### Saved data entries
== Segment start ==
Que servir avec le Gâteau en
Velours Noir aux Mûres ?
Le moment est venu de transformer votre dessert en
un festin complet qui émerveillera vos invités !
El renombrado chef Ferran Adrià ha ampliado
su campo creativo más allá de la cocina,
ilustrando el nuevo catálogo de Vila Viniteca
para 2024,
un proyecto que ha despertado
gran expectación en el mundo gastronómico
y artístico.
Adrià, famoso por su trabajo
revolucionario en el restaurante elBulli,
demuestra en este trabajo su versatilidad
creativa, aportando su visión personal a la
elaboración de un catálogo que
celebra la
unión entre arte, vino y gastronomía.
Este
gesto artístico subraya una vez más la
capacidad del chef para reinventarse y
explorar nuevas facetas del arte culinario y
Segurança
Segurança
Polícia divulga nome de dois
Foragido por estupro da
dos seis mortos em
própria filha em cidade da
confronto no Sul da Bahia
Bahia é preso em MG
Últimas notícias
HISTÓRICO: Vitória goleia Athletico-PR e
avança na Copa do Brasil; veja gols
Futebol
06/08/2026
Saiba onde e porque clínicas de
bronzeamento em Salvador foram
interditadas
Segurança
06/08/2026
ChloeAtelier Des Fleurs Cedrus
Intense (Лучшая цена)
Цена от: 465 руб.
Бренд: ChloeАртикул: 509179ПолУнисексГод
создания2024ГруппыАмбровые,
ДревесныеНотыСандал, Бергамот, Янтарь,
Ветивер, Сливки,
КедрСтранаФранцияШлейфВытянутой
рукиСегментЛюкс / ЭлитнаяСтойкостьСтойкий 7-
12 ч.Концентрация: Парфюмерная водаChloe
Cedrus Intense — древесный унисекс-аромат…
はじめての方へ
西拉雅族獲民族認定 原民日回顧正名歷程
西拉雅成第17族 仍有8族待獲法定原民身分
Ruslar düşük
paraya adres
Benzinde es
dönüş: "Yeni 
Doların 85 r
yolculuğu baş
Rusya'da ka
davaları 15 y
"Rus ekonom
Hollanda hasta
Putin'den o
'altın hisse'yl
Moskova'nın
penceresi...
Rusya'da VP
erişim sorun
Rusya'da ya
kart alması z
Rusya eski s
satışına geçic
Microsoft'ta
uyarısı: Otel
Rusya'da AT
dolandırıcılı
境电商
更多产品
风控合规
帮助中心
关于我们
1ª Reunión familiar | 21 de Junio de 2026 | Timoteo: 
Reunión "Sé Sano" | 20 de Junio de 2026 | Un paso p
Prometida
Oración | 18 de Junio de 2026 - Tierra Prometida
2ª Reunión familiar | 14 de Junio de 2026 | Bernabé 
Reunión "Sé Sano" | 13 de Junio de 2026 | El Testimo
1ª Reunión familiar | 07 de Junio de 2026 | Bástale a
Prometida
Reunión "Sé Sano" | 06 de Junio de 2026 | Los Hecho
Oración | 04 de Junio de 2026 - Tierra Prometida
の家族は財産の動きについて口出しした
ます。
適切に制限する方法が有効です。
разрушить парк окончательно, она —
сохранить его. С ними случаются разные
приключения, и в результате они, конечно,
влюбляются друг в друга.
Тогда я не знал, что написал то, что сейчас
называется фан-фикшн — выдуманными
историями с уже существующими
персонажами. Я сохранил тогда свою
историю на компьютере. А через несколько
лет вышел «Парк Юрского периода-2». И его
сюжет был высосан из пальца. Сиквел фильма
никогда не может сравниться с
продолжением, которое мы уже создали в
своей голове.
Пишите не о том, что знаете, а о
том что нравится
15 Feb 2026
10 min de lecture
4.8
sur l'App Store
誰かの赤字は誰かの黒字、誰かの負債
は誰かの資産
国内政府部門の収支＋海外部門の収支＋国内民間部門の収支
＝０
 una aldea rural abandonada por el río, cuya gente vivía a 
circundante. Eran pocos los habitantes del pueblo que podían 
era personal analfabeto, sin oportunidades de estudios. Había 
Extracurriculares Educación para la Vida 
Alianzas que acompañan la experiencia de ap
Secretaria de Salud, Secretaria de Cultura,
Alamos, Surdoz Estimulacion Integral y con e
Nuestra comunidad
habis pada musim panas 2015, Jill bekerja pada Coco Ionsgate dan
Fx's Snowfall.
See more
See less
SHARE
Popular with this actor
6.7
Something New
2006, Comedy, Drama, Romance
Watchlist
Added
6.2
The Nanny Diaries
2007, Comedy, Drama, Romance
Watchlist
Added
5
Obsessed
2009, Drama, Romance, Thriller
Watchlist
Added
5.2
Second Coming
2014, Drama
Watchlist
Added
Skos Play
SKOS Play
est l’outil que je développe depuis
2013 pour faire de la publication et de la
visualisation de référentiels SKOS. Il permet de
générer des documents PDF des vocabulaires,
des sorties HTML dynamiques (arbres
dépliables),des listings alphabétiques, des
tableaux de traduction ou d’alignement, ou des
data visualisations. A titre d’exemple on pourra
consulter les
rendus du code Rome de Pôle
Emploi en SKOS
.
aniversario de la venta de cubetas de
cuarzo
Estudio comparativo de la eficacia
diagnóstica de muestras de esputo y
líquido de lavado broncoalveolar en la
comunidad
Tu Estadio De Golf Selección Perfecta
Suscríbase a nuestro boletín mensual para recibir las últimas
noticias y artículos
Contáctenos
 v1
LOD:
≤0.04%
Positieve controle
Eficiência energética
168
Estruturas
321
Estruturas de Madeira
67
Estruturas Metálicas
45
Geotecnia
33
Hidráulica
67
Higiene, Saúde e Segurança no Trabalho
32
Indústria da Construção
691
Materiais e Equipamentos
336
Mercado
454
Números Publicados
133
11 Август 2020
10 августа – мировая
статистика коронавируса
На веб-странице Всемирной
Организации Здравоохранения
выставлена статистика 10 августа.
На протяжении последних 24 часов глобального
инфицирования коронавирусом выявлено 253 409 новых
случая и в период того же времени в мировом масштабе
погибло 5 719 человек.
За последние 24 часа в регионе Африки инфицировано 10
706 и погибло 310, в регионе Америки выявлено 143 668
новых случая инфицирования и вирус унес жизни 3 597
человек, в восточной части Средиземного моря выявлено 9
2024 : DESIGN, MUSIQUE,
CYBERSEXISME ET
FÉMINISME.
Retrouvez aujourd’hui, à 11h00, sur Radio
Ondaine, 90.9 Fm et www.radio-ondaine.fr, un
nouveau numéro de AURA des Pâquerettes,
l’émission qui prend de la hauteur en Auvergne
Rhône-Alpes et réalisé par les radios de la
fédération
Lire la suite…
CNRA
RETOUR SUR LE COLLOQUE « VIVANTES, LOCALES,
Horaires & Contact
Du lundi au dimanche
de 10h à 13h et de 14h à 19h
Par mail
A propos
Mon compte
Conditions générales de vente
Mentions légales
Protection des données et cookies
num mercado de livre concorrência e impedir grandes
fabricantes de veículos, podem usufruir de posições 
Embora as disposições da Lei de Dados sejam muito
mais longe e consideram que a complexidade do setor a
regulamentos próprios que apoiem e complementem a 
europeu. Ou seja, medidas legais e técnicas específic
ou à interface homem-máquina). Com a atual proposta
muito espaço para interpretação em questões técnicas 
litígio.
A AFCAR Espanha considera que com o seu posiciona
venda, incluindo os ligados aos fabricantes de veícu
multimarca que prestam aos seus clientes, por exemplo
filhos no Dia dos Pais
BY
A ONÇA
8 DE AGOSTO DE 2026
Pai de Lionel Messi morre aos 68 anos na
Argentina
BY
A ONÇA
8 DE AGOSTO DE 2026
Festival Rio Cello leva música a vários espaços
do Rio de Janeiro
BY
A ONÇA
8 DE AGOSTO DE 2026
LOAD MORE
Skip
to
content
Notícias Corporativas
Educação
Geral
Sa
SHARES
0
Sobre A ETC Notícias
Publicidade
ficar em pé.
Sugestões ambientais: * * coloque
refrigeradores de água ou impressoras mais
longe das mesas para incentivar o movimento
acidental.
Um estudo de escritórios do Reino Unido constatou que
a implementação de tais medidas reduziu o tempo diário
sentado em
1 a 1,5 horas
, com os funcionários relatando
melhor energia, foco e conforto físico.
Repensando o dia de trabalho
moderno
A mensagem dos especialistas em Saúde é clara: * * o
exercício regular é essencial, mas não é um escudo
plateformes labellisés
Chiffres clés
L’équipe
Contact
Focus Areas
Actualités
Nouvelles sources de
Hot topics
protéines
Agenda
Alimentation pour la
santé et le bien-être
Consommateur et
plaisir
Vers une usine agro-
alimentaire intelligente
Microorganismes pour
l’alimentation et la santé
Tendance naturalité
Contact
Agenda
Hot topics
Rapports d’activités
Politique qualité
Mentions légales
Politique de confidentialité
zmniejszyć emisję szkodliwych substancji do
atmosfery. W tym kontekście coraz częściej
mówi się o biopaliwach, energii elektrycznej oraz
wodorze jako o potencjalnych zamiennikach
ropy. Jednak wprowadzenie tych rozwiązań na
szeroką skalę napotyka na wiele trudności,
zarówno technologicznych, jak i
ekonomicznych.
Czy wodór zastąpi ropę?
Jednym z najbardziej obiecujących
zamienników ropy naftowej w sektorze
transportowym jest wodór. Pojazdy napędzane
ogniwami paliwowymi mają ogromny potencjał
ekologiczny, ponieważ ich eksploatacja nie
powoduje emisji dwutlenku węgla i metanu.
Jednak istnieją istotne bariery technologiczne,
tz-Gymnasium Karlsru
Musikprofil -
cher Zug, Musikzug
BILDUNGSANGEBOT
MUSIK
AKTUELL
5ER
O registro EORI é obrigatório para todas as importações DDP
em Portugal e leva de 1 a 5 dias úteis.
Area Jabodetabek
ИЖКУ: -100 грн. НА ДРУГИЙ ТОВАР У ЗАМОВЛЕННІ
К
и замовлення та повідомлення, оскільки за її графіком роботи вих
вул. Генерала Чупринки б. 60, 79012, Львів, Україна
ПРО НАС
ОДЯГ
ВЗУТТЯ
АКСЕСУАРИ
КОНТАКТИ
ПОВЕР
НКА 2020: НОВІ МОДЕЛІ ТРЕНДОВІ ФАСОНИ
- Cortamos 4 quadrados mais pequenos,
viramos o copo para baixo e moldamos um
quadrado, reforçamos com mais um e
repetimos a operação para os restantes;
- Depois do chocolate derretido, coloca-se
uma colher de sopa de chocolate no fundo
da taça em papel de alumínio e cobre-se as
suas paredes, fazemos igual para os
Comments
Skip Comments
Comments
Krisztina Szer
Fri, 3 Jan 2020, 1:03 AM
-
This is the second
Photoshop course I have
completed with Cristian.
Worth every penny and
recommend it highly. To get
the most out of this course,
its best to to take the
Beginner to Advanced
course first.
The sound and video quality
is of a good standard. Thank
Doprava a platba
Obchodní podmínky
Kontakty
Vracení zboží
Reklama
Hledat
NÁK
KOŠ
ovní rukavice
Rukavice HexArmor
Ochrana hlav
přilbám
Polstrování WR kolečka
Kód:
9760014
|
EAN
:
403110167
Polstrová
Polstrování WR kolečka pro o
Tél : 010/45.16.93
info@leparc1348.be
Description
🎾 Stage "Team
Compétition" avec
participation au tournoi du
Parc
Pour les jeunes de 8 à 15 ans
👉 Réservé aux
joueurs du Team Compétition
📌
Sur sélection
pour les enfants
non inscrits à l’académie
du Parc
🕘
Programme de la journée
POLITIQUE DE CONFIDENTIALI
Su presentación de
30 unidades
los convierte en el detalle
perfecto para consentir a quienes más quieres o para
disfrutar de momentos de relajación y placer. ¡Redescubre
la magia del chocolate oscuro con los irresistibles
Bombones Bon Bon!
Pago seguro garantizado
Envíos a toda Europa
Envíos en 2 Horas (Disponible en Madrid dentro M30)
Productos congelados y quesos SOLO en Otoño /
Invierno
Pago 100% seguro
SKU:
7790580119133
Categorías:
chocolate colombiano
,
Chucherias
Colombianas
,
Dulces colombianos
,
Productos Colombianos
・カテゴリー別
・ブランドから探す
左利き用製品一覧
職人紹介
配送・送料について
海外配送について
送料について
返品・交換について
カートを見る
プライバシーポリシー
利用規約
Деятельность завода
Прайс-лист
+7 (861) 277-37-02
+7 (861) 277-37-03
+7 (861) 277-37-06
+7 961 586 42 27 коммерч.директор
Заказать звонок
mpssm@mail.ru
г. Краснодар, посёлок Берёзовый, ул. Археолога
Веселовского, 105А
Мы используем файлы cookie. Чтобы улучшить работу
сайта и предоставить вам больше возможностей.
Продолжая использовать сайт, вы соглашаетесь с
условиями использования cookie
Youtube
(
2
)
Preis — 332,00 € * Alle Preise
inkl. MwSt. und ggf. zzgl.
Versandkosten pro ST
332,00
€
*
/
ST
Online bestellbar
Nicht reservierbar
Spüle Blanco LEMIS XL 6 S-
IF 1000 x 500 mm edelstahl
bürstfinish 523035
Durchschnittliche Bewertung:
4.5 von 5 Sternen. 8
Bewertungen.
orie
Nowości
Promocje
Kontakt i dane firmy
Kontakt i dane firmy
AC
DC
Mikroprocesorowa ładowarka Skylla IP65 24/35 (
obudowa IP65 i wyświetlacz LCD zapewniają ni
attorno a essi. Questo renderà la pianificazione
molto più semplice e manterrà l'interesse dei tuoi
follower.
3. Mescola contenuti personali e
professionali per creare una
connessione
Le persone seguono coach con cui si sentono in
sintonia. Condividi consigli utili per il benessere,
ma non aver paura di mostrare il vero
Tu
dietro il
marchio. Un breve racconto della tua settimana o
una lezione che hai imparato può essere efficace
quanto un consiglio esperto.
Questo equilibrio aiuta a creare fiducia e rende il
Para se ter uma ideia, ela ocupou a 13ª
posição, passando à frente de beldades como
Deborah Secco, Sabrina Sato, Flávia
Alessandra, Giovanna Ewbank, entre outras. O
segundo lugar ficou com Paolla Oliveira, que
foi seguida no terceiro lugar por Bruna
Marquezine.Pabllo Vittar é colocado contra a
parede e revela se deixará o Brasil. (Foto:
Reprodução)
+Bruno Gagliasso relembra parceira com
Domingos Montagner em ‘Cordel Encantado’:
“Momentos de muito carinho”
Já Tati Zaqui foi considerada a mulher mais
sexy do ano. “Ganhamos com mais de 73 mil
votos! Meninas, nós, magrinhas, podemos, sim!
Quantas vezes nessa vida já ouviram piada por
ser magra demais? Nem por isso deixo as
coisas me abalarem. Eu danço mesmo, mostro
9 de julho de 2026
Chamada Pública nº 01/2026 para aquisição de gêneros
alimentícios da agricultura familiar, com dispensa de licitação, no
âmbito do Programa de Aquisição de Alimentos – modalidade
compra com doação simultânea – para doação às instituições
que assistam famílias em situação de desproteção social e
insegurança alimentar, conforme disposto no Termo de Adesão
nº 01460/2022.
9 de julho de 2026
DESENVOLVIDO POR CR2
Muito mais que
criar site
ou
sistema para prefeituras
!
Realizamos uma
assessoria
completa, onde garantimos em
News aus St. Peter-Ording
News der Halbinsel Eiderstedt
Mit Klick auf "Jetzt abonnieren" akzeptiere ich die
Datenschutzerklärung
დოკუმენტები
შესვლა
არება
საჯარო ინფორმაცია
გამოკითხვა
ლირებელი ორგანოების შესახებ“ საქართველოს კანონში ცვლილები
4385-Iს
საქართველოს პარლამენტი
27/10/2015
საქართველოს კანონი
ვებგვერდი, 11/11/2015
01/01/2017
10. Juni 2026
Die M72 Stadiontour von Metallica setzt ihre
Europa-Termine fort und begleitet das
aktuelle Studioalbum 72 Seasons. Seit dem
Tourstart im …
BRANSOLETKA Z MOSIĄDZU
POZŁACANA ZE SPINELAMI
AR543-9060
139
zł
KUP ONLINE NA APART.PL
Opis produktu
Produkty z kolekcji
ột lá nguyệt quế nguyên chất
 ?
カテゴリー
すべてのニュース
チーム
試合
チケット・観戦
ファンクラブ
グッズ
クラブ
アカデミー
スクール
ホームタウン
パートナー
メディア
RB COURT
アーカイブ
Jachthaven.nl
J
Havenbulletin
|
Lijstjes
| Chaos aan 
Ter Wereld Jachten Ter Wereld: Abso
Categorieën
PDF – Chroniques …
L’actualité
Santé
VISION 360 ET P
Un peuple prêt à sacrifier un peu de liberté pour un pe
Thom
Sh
== Segment end ==
### Required action
Quote the listing word for word, from its first line up to and including the line with "Polícia divulga nome de dois".

### Worked solution
Que servir avec le Gâteau en
Velours Noir aux Mûres ?
Le moment est venu de transformer votre dessert en
un festin complet qui émerveillera vos invités !
El renombrado chef Ferran Adrià ha ampliado
su campo creativo más allá de la cocina,
ilustrando el nuevo catálogo de Vila Viniteca
para 2024,
un proyecto que ha despertado
gran expectación en el mundo gastronómico
y artístico.
Adrià, famoso por su trabajo
revolucionario en el restaurante elBulli,
demuestra en este trabajo su versatilidad
creativa, aportando su visión personal a la
elaboración de un catálogo que
celebra la
unión entre arte, vino y gastronomía.
Este
gesto artístico subraya una vez más la
capacidad del chef para reinventarse y
explorar nuevas facetas del arte culinario y
Segurança
Segurança
Polícia divulga nome de dois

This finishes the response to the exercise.